* **DATA EXTRACT**:
------------------------------

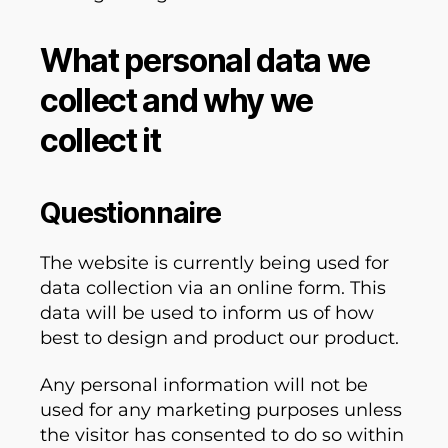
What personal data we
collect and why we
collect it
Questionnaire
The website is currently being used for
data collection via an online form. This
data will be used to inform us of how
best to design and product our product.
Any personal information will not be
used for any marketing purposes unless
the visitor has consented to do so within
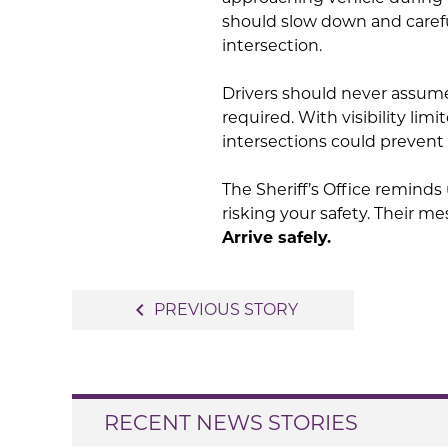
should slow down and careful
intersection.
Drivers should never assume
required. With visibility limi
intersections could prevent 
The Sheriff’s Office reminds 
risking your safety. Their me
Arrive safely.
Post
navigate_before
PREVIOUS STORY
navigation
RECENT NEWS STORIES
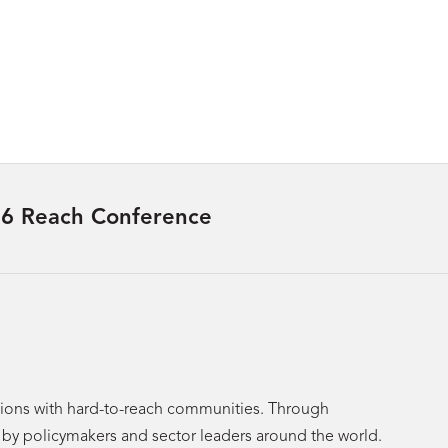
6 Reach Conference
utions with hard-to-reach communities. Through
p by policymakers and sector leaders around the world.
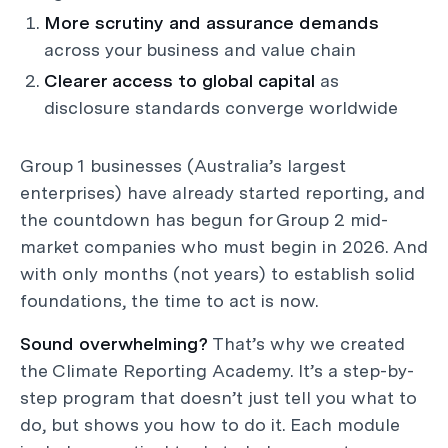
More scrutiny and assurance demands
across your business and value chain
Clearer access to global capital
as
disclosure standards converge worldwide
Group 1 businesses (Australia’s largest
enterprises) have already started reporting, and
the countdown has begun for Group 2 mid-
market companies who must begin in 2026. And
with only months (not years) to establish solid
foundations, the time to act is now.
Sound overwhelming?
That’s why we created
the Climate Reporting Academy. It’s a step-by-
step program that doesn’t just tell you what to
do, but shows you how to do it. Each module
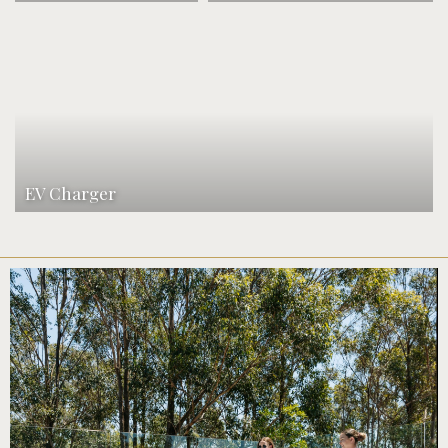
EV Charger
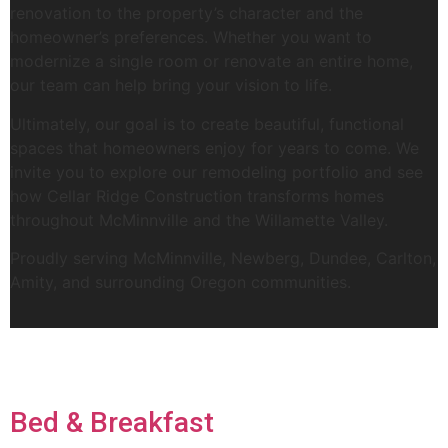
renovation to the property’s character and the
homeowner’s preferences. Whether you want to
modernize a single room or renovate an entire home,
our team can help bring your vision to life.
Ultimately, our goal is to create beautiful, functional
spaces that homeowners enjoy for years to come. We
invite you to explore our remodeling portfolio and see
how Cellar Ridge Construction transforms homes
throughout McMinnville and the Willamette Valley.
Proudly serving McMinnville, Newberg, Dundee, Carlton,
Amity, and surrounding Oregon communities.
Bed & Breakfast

------------------------------

* **TRY IT**:
Pictures are to be left out; the lines from the start of the records above through the line holding "the Climate Reporting" are to be returned exactly.

* **TASK SOLUTION**:
What personal data we
collect and why we
collect it
Questionnaire
The website is currently being used for
data collection via an online form. This
data will be used to inform us of how
best to design and product our product.
Any personal information will not be
used for any marketing purposes unless
the visitor has consented to do so within
should slow down and careful
intersection.
Drivers should never assume
required. With visibility limi
intersections could prevent 
The Sheriff’s Office reminds 
risking your safety. Their me
Arrive safely.
Post
navigate_before
PREVIOUS STORY
navigation
RECENT NEWS STORIES
6 Reach Conference
utions with hard-to-reach communities. Through
p by policymakers and sector leaders around the world.
More scrutiny and assurance demands
across your business and value chain
Clearer access to global capital
as
disclosure standards converge worldwide
Group 1 businesses (Australia’s largest
enterprises) have already started reporting, and
the countdown has begun for Group 2 mid-
market companies who must begin in 2026. And
with only months (not years) to establish solid
foundations, the time to act is now.
Sound overwhelming?
That’s why we created
the Climate Reporting Academy. It’s a step-by-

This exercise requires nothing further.